How to do -O3 optimization in visual Studio for CUDA code

I don’t know much about nvcc compilation and related stuff. I read that by setting the flag -O3 for nvcc compilation, the computational time can be improved.

PROBLEM: I am using Visual Studio 2013. I compile my code using it (by building). I can open the properties of compiler and linker by opening the properties of the project. Now, my question is that how can I set the -O3 flag in Visual studio to get the -O3 optimizations?

-O3 is the default; you don’t have to specify anything. Alternatively, goto CUDA C/C++ -> Command Line and put -Xptxas -O3.

http://docs.nvidia.com/cuda/cuda-compiler-driver-nvcc/#ptxas-options

Even if I put -Xptxas -O3 in “CUDA C/C++ -> Command Line”, I can not see any changes in the lines below. The lines written below are the things written at my “CUDA C/C++ -> Command Line”.

Driver API (NVCC Compilation Type is .cubin, .gpu, or .ptx)

set CUDAFE_FLAGS=–sdk_dir “C:\Program Files (x86)\Windows Kits\8.1”
“C:\Program Files\NVIDIA GPU Computing Toolkit\CUDA\v7.0\bin\nvcc.exe” --use-local-env --cl-version 2013 -ccbin “C:\Program Files (x86)\Microsoft Visual Studio 12.0\VC\bin\x86_amd64” --keep-dir x64\Release -maxrregcount=0 --machine 64 --compile -cudart static -o x64\Release%(Filename)%(Extension).obj “%(FullPath)”

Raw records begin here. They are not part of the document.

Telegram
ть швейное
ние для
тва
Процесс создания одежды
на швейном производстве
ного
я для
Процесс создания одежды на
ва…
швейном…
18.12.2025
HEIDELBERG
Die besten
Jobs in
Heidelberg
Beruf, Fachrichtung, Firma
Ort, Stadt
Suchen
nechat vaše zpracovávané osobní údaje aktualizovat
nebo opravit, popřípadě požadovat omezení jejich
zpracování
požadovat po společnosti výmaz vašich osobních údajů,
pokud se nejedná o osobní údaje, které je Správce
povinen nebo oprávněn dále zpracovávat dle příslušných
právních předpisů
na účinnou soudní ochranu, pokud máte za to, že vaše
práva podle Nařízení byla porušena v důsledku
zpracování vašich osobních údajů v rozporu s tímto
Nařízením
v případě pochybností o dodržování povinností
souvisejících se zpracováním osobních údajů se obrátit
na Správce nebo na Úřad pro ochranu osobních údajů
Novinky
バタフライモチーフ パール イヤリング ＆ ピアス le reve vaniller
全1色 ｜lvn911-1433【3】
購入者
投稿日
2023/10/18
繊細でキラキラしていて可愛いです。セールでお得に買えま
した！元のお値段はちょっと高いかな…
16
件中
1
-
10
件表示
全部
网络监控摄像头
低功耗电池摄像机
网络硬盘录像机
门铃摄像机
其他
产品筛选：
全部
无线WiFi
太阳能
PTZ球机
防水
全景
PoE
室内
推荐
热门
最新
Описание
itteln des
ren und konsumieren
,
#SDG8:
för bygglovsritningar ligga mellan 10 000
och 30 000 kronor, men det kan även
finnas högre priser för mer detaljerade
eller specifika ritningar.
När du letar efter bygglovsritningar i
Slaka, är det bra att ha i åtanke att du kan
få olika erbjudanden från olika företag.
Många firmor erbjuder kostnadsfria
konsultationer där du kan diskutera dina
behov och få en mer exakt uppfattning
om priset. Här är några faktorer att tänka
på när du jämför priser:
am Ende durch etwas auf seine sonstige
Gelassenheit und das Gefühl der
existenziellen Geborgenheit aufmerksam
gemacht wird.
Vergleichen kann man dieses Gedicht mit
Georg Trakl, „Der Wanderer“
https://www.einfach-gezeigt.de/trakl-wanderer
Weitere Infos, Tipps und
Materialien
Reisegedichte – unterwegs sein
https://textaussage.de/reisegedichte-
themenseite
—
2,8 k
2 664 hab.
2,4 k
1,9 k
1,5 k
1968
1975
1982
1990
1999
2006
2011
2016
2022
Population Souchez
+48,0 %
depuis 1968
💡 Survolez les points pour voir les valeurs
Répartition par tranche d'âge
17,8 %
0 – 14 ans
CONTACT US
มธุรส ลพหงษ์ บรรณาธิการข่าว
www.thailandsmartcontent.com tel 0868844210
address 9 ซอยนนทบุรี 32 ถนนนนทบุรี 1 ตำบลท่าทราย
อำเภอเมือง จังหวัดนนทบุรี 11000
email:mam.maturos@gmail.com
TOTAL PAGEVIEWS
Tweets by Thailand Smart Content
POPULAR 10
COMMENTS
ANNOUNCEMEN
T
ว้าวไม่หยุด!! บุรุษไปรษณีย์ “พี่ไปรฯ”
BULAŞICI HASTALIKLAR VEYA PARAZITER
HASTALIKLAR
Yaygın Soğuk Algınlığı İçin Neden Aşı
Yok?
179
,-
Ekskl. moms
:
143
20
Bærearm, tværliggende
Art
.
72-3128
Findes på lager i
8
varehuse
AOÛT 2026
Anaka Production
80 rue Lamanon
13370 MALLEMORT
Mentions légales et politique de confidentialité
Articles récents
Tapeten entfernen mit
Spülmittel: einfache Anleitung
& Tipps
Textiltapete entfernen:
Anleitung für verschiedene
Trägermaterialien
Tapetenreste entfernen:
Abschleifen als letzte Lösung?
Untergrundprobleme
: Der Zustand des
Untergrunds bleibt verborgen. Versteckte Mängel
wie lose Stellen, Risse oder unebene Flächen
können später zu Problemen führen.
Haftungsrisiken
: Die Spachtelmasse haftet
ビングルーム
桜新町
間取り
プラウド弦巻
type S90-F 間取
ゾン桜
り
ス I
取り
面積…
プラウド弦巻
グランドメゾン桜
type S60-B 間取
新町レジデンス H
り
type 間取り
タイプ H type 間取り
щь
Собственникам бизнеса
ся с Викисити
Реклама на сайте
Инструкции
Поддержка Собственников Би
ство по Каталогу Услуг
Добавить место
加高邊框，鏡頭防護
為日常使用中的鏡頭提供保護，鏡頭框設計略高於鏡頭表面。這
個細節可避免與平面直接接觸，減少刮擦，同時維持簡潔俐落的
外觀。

Runtime API (NVCC Compilation Type is hybrid object or .c file)

set CUDAFE_FLAGS=–sdk_dir “C:\Program Files (x86)\Windows Kits\8.1”
“C:\Program Files\NVIDIA GPU Computing Toolkit\CUDA\v7.0\bin\nvcc.exe” --use-local-env --cl-version 2013 -ccbin “C:\Program Files (x86)\Microsoft Visual Studio 12.0\VC\bin\x86_amd64” --keep-dir x64\Release -maxrregcount=0 --machine 64 --compile -cudart static -Xcompiler "/EHsc /nologo /Zi " -o x64\Release%(Filename)%(Extension).obj “%(FullPath)”

Of course not; that’s why it’s called additional options. You have to see VS2013’s build output for the added options.

yes, in the build output I am able to see it. But I have set,

-Xptxas=-O3

instead of

-Xptxas -O3

. Are both the same things??

Moreover, one answer to this post https://devtalk.nvidia.com/default/topic/497960/is-o3-always-good-option-in-nvcc-compiling-with-nvcc-when-there-is-no-error-at-least-/#reply says to use

-Xopencc=-O3

. Could you please tell me the difference in it or may be suggest some literature for that.

They are the same. See
http://docs.nvidia.com/cuda/cuda-compiler-driver-nvcc/#command-option-types-and-notation

The default optimization level for the PTXAS component of the CUDA compiler (the PTX-to-SASS compilation) is the same as -Xptxas -O3, so you don’t need to set anything. One would typically lower the optimization setting via this flag, e.g. -Xptxas -O2.

All -Xopencc settings only apply to the Open64 component of the CUDA compiler (for C++ -to-PTX compilation). Already several years ago, Open64 was relegated to the role of legacy compiler for sm_1x architectures only. With CUDA 7.0, sm_1x support and the Open64 compiler were removed entirely.

The CUDA compiler now uses NVVM for C++ -to-PTX compilation. NVVM is derived from LLVM, a modern compiler infrastructure. I am not aware of any -O optimization switches one can pass to NVVM, by default it applies full optimization.

To set the optimization level for the host compiler, one can use -Xcompiler, however the Visual C/C++ compiler does not seem to have an optimization level /O3 (at least not in MSVS 2010). I does have /Ox, though, so -Xcompiler /Ox is accepted.